Ethereum Classic has announced the completion of its hard fork dubbed “Agharta.”

According to etcnodes.org, the hard fork took place at block number 9,573,000 on Sunday, January 12, 2020, at 06:26 UTC. In line with the upgrade, all operators must also upgrade their consensus. This is to ensure they remain in sync with the ETC network.

Prior to this time ETC underwent the Atlantis upgrade in September. Its aim was to increase interoperability between Ethereum classic and Ethereum. Under the ETC Improvement Proposal (ECIP) 1056, the developers will add Constantinople and St. Petersburg upgrades. These upgrades were enabled on the Ethereum network in February 2019.

ETC’s clients evolving

Bob Summerwill, Executive Director of the Ethereum Classic Cooperative, revealed that ETC is leaning towards acquiring specific clients. Most of them quite similar to Ethereum.

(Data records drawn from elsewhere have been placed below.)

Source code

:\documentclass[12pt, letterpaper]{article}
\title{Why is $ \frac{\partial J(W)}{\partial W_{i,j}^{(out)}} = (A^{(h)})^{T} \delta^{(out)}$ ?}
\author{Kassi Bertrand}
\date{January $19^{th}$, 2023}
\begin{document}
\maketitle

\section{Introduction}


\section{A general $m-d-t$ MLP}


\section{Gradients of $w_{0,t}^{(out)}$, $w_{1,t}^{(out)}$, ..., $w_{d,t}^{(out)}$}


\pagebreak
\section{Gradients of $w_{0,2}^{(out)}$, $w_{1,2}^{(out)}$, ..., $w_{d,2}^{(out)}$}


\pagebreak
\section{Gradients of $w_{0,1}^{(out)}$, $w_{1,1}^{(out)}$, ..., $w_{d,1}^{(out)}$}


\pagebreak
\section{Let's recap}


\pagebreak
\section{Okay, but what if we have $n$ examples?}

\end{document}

Summerwill said,  “Geth Classic is being deprecated and won’t be supported after this pending fork, and it looks like most node operators are taking the advice and migrating off.”

Concurrently, Parity Technologies and ETC hard fork manager, Afri Schoedon, stated that Geth Classic’s last update took place in 2016. Further adding that this was the reason for its deprecation.

At press time, ETC had 252 Parity Ethereum clients, 167 Geth Classic, 80 Multi-Geth and 1 Besu for a total of 500 clients.

More on Ethereum and Ethereum Classic

The blockchain we know as Ethereum is a fork of Ethereum classic. To remind, the June 2016 DAO hack triggered the fork. Back then, the hacker disappeared with millions of ETH stolen fro the Ethereum block, leaving behind a lot of contention among developers.

Some developers were in favor of hard forking the code while some were not. Those in favor went on to build the Ethereum blockchain while also retrieving most of the stolen funds. Others kept on running the Ethereum Classic blockchain.

On a different note, ETC’s sister network Ethereum also recently completed its Istanbul hard fork.